Strictly Come Dancing – The Final, Saturday 23 December 2006
Did we like it?
A glorious gala of delicious dancing, sumptuous samba and beautiful ballroom. Hurrah also for Brucie, still on the ball at almost 80 and the lovely, foxy lady Tess.
What was good about it?
• The dancing was a delight from start to finish; sometimes Mark Ramprakash and Karen moved like Siamese twins so hypnotic and rhythmic were their moves.
• Brucie, opening up with a catchphrase of “nice to see you…” he ruled the stage with his vim and vigour. Variety has existed in this country for ooh, about one hundred years and for much of that time the formidable Forsyth has been on the front line often administering the kiss of life when it was in danger of extinction.
• At about 10.15 on a Saturday night, we finally got the result we had all been hoping for when Mark was crowned king of Strictly Come Dancing. The loveable Bruno had earlier suggested we had two regal princes, but who would be king?
• We also had a fascinating look behind the scenes at the secrets of Matt Dawson’s comeback from his “heinous” cha-cha-cha to his valedictory, voluptuous Viennese Waltz.
• The final sound as we left the studio was one of happiness and festive joy as Mark and Karen tried to dance in celebration but she was already in floods of tears.
• Mark Ramprakash’s hips. He knows he can really swing but on the night he was so hot, hot, hot as sometimes the hips seemed to move in six different ways at once and he fully deserved to win.
• To the radiant Lilia and Karen, may we just say both how beautiful you are with your slinky shakes and risqué rumbas that really raised the blood. Our Saturdays will be the poorer without our dancing perfect girls.
• The show ended on a high with the sweet icing sugar on Mark’s result provided by Matt’s graciousness in defeat, conceding that “there was only one winner”.
• Three of the four judges were lovely and really got into the spirit of the final.

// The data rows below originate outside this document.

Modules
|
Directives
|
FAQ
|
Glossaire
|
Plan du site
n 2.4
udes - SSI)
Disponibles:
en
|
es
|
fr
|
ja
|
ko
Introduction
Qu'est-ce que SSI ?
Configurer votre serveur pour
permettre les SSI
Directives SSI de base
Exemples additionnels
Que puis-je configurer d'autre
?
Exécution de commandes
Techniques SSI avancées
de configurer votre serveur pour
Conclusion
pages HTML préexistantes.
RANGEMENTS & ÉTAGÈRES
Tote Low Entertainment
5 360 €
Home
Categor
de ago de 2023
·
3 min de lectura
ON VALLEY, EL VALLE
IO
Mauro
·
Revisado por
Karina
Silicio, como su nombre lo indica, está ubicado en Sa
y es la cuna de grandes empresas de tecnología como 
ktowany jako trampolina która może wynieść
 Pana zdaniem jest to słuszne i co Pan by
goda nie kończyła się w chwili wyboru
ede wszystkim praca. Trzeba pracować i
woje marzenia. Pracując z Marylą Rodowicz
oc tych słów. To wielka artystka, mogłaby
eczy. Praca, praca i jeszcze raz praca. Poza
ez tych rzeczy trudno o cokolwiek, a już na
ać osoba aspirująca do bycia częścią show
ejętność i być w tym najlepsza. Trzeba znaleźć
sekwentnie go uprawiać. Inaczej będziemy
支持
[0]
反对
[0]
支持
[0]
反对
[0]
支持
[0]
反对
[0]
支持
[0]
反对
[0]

Always one to push the boat out with a punt of hyperbole, Bruno was his usual vivacious self; Arlene had little doubt to whose mast her colours were firmly nailed; and the top judge Len was still a soft-touch, always handing out the highest score but always gave the highest accuracy in his comments.
What was bad about it?
• Boo! Boo! Craig still couldn’t find it in his cold heart to listen to the other voices in the judging panel and those in the audience to let slip his mask as a figurehead of snootiness and really let himself go. It was only right at the end that he deigned that Mark’s last dance “had to be the winning dance”.

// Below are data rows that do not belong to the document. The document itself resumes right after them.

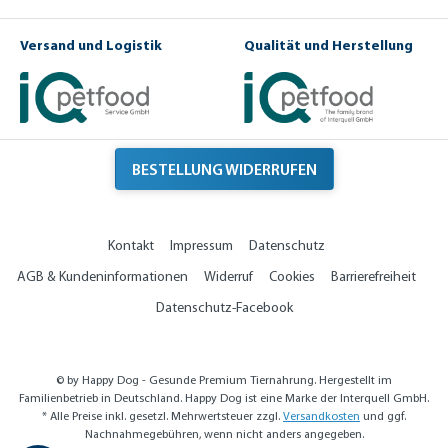
Versand und Logistik
Qualität und Herstellung
BESTELLUNG WIDERRUFEN
Kontakt
Impressum
Datenschutz
AGB & Kundeninformationen
Widerruf
Cookies
Barrierefreiheit
Datenschutz-Facebook
© by Happy Dog - Gesunde Premium Tiernahrung. Hergestellt im
Familienbetrieb in Deutschland. Happy Dog ist eine Marke der Interquell GmbH.
* Alle Preise inkl. gesetzl. Mehrwertsteuer zzgl.
Versandkosten
und ggf.
Nachnahmegebühren, wenn nicht anders angegeben.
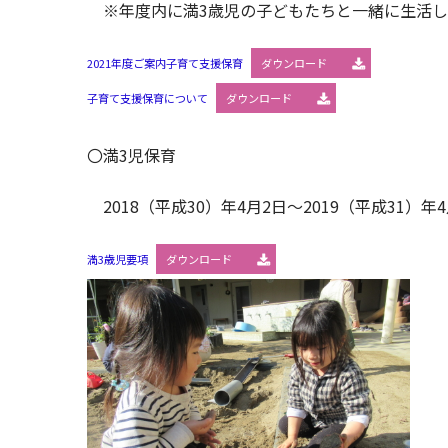
※年度内に満3歳児の子どもたちと一緒に生活し
2021年度ご案内子育て支援保育
ダウンロード
子育て支援保育について
ダウンロード
〇満3児保育
2018（平成30）年4月2日～2019（平成31
満3歳児要項
ダウンロード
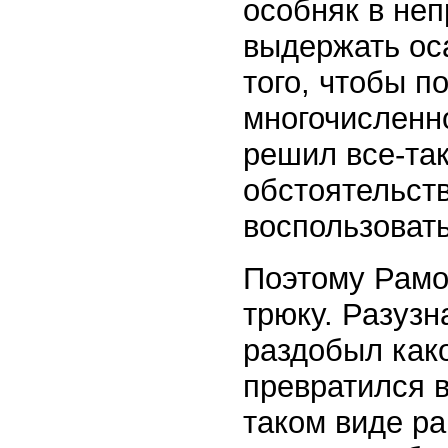
особняк в не
выдержать ос
того, чтобы п
многочисленн
решил все-так
обстоятельств
воспользовать
Поэтому Рамо
трюку. Разузн
раздобыл како
превратился в
таком виде ра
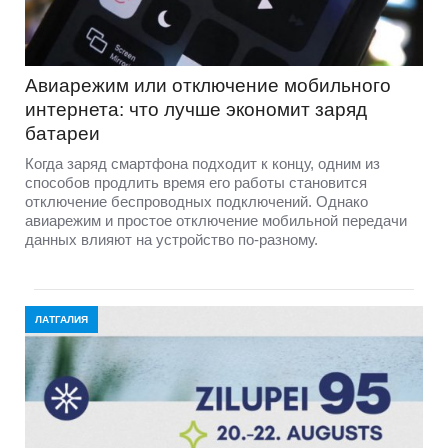
Авиарежим или отключение мобильного
интернета: что лучше экономит заряд
батареи
Когда заряд смартфона подходит к концу, одним из
способов продлить время его работы становится
отключение беспроводных подключений. Однако
авиарежим и простое отключение мобильной передачи
данных влияют на устройство по-разному.
ЛАТГАЛИЯ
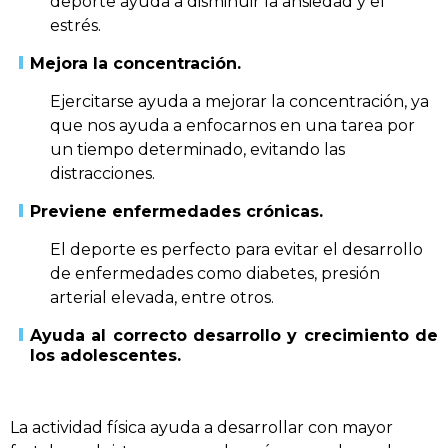
deporte ayuda a disminuir la ansiedad y el
estrés.
Mejora la concentración.
Ejercitarse ayuda a mejorar la concentración, ya
que nos ayuda a enfocarnos en una tarea por
un tiempo determinado, evitando las
distracciones.
Previene enfermedades crónicas.
El deporte es perfecto para evitar el desarrollo
de enfermedades como diabetes, presión
arterial elevada, entre otros.
Ayuda al correcto desarrollo y crecimiento de
los adolescentes.
La actividad física ayuda a desarrollar con mayor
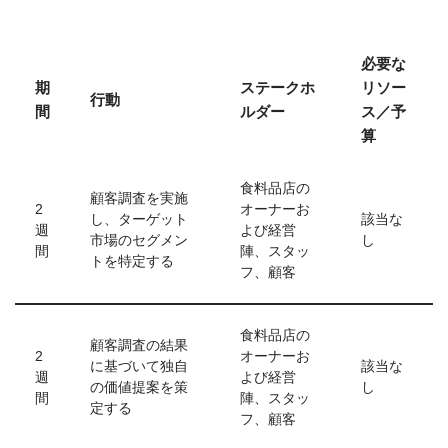
必要な
期
ステークホ
リソー
行動
間
ルダー
ス／予
算
食料品店の
顧客調査を実施
2
オーナーお
し、ターゲット
該当な
週
よび経営
市場のセグメン
し
間
陣、スタッ
トを特定する
フ、顧客
食料品店の
顧客調査の結果
2
オーナーお
に基づいて独自
該当な
週
よび経営
の価値提案を策
し
間
陣、スタッ
定する
フ、顧客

• We felt that the short film that showed the gradual culling of the dancers down the final two was a little brief. Although sometimes we were drumming our fingers as seeing things like Peter Schmeichel’s sinking in quicksand steps was like a thousand hours of torture. While Nicholas Owen still looked like he was taking the proverbial walk in the park, and Spoony’s floundering over-enthusiasm sometimes made him look like a drowning man.
• It would be nice to think that something long term comes out of all this for both Mark and Matt but they’re both like to suffer the short term effect of starburst fame before having to look for other ways to occupy their time after retiring from sport.